And my God will
meet all your needs according to the riches of his glory in Christ
Jesus.
Philippians
4:19
Last February, after obeying the leading of the Lord to resign from my job as a physiotherapist and to take a step out into missions work, I had no idea how I was going to support myself financially. If I looked at the circumstances, it would have seemed like such a foolish decision at the time. However, I've experienced God's faithfulness many times before and I knew that He would work things out in a way that only God can. God is Jehovah Jireh, He is my Provider. I know that as I follow His calling for my life He will always provide for my every need.
Looking back over the past year and a half, I continue to be amazed at just how awesome God is. He has, indeed, provided for me this whole entire journey. Even before I left Canada, God already had all of my financial support lined up for my time in Taiwan. As a brand new missionary, it was confirmation that I was doing the right thing and that this was His will for my life. It was also confirmation that He would always provide for whatever asked me to do and that all I needed to do was to step out and obey His calling.
Not only has the Lord provided all of the finances I need but He has also provided many other important things. He has grounded me in a great organization at Ray of Hope, and at Dayspring Church, which have both become my family in Taiwan. He has brought friends into my life whom I can share and confide in. He has brought people to help me when I have practical needs such as how to get a cell phone, how to get scooter insurance, where to get my computer fixed, or how to make an appointment to see a doctor. He has brought people in my life to take me places to have fun - out for dinner or ice cream, to watch a movie, to the beach, to play soccer, to go camping, hiking, on a bike ride, or even to travel to other places in Taiwan.

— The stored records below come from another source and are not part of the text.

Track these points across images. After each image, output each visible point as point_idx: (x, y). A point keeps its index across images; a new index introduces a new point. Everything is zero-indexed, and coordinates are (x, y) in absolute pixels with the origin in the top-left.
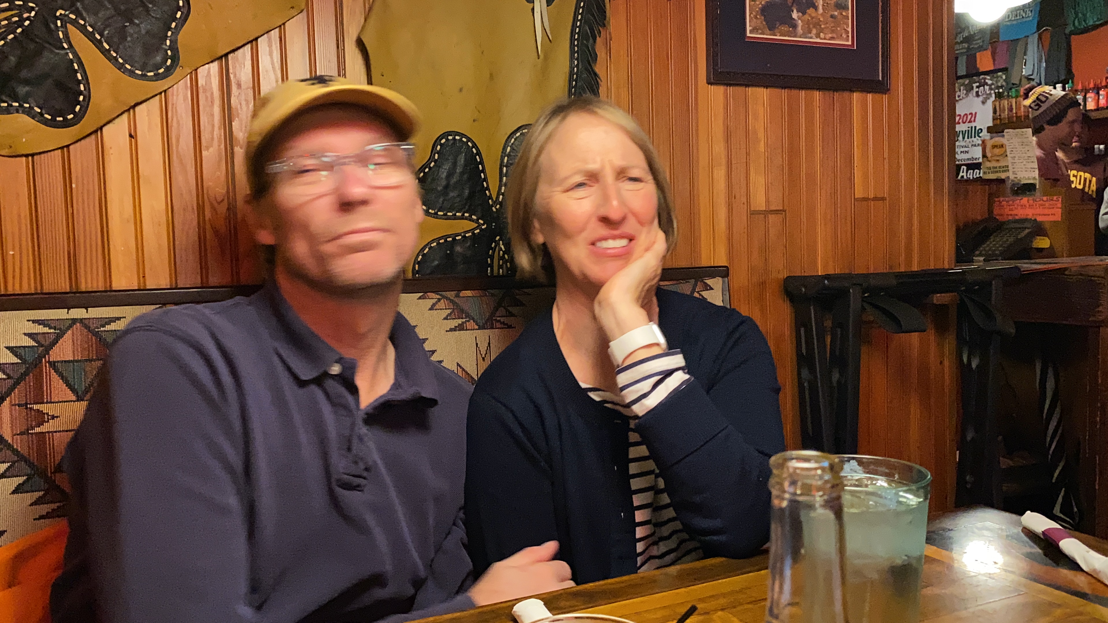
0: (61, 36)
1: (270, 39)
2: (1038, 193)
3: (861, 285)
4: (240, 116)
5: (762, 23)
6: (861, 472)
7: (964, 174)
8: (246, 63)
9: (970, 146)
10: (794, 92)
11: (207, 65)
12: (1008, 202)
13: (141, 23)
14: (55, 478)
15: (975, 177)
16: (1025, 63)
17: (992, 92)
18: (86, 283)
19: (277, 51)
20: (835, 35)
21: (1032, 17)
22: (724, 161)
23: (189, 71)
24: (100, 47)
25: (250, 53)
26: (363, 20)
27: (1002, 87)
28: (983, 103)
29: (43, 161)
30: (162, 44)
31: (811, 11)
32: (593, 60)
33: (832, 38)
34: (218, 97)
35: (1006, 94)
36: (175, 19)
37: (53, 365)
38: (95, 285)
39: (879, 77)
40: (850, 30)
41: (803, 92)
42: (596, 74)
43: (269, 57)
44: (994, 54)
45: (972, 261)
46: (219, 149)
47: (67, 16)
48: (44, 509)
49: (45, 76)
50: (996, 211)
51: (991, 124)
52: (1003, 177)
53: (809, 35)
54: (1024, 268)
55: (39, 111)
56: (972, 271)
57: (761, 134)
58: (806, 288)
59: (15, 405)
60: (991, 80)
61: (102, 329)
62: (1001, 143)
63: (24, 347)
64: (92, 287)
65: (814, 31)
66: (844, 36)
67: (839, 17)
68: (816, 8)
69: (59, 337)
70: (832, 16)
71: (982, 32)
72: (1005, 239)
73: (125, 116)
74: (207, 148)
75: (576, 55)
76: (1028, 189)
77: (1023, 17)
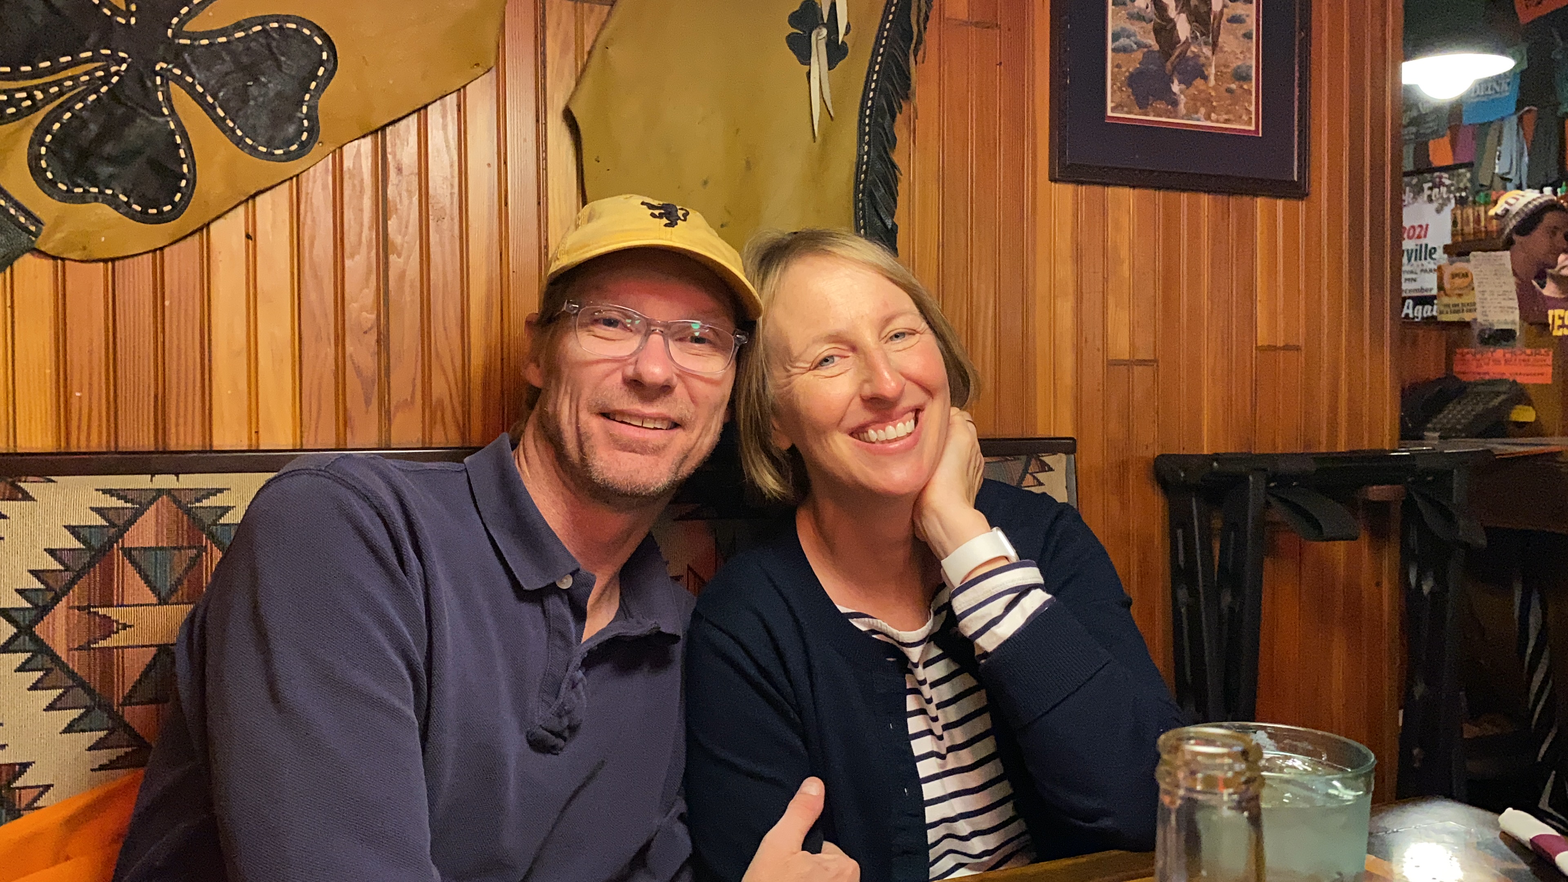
0: (161, 98)
1: (444, 107)
2: (1518, 344)
3: (1265, 470)
4: (399, 211)
5: (1129, 96)
6: (1273, 748)
7: (1410, 311)
8: (410, 139)
9: (1418, 271)
10: (1172, 195)
11: (356, 141)
12: (1474, 355)
13: (270, 82)
14: (123, 712)
15: (1425, 315)
16: (1499, 156)
17: (1452, 196)
18: (178, 439)
19: (453, 123)
20: (1231, 117)
21: (1510, 93)
22: (1071, 288)
23: (332, 149)
24: (212, 113)
25: (416, 125)
26: (573, 83)
27: (1466, 189)
28: (1438, 211)
29: (127, 269)
30: (297, 111)
31: (1199, 82)
32: (890, 148)
33: (1227, 121)
34: (370, 185)
35: (1471, 199)
36: (315, 77)
37: (128, 552)
38: (189, 443)
39: (1293, 177)
40: (1253, 108)
41: (1186, 195)
42: (894, 166)
43: (441, 132)
44: (1454, 144)
45: (1421, 438)
46: (369, 258)
47: (170, 70)
48: (104, 756)
49: (138, 152)
50: (1457, 368)
51: (1448, 241)
52: (1467, 319)
53: (1196, 116)
54: (1500, 450)
55: (125, 199)
56: (1422, 454)
57: (1124, 253)
58: (1185, 471)
59: (73, 608)
60: (1449, 179)
61: (197, 504)
62: (1464, 272)
63: (90, 527)
64: (185, 444)
65: (1203, 110)
66: (1245, 118)
67: (1239, 91)
68: (1205, 78)
69: (138, 514)
70: (1229, 91)
71: (1437, 110)
72: (1470, 408)
73: (241, 209)
74: (352, 256)
75: (867, 137)
76: (1505, 336)
77: (1496, 92)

Beyond relationships, God has also provided answers to my prayers, no matter how small or big. He has provided comfort when I've been homesick or discouraged and peace amidst the storms. Through His wisdom He has provided me with answers to solutions that seemed too big for me to solve. And because He's God, He continues to provide me with many opportunities in Taiwan to grow as person and to be more like Christ - whether it's learning Chinese, learning from my mistakes, or learning to love. Jesus truly has been my Rock and my Refuge, my very present help in time of need.

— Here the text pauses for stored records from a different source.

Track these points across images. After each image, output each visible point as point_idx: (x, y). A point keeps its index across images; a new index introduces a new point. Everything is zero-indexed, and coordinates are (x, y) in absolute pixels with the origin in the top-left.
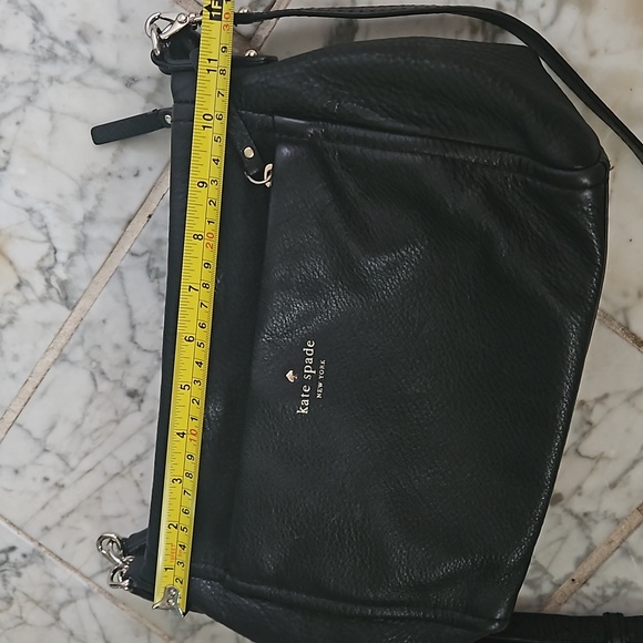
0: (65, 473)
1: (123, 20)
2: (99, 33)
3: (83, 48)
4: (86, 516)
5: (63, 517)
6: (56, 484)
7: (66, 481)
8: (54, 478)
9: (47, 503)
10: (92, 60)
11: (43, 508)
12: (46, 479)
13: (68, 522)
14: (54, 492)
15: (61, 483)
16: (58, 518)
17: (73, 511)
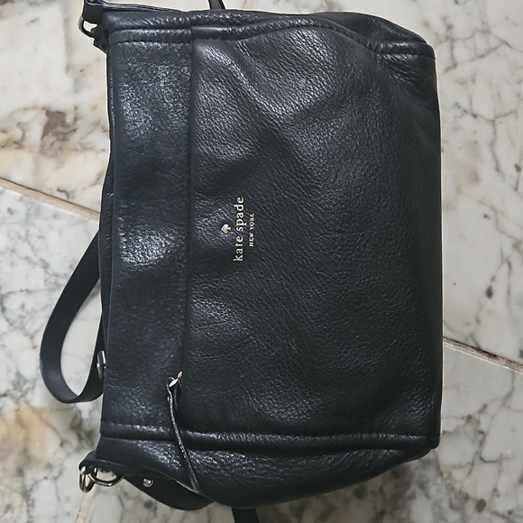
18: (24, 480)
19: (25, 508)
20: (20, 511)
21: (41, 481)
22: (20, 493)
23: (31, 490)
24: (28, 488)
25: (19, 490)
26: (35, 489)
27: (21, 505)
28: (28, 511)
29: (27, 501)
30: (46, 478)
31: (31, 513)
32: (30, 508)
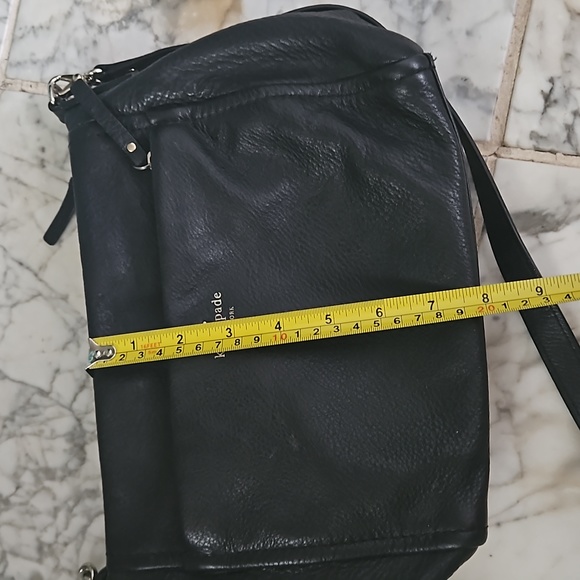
0: (56, 163)
1: (469, 33)
2: (448, 19)
3: (428, 11)
4: (26, 199)
5: (16, 179)
6: (43, 161)
7: (50, 168)
8: (47, 156)
9: (22, 160)
10: (422, 23)
11: (17, 159)
12: (43, 150)
13: (14, 185)
14: (35, 162)
15: (46, 164)
16: (13, 175)
17: (25, 185)
18: (148, 7)
19: (117, 17)
20: (111, 12)
21: (152, 32)
22: (132, 5)
23: (139, 21)
24: (140, 16)
25: (135, 3)
26: (141, 25)
27: (118, 12)
28: (113, 23)
29: (123, 19)
30: (157, 38)
31: (112, 27)
32: (117, 25)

Recently, I was blessed again by God's continual provision, through an unexpected way...
Every year, my school awards five scholarships to students learning Chinese, one scholarship for every two levels (there are 10 levels altogether). The scholarships are given based on teacher recommendations as well as the student's performance on a written and oral test. This semester I studied really hard and managed to complete level B and most of level C instead of only level B like all of my other classmates. So I thought that I would stand a good chance at winning the level A/B scholarship. However, when I submitted my application the office informed me that I was not allowed to write the level A/B test but I had to write the level C/D test.
At first I was a little upset because I didn't think it was very fair. Even though I had only studied for 6 months I had to compete with students who had already studied for 9 or 12 months and were 1 or 2 books ahead of me. It felt like I was being penalized for studying hard! After I thought about it, I figured there would be no way that I could study enough to compete with the higher level students and so I was going to retract my application. I thought I might as well enjoy my vacation days instead of spending them studying for a scholarship that I had no chance of winning.
As I prayed about the scholarship though, God spoke to me. He told me that I should go through with the application, to study what I know, and to do the test for fun. Oh, and He also told me to have a good attitude about it too. God is so funny, only He can get away with thinking that cramming for an exam for 3 days would be fun :)
So I did what He asked, I worked hard and studied everything that I possibly could. During that time I really felt the peace of God. However, I spent all that effort only to find out that the test was quite hard. But instead of getting frustrated or discouraged I remembered what God told me and answered every question the best that I could and tried to have fun. After I finished the test I really thought that I wasn't going to win the scholarship and that through this experience God was just showing me how to go through difficult situations with a positive attitude.
By the time the results were announced I had already put the test behind me and had long forgotten about it so I didn't even check to see who had won. To my surprise my teacher came up to me and told me that I won the level C/D scholarship! I almost couldn't believe it but then I realized that's just how God works! You see, initially I figured I could win the scholarship just by relying on my own natural abilities and hard work and could have been prideful about it. But when the circumstances changed and I was suddenly faced with a seemingly impossible situation, I no longer could rely solely on my own abilities. Instead I could only lean on, trust in, and have confidence in God to work out the situation for the best. And He never disappoints - time and time again He always shows His goodness and faithfulness to us!
So be encouraged - this is what our life with God is all about. Even though sometimes things don't make sense or you don't always understand, put your faith in the Lord. He has ways of providing for our every need in ways that we never could think up ourselves. God's way is always the best way and in His way all of the honor, glory, and praise goes to Him!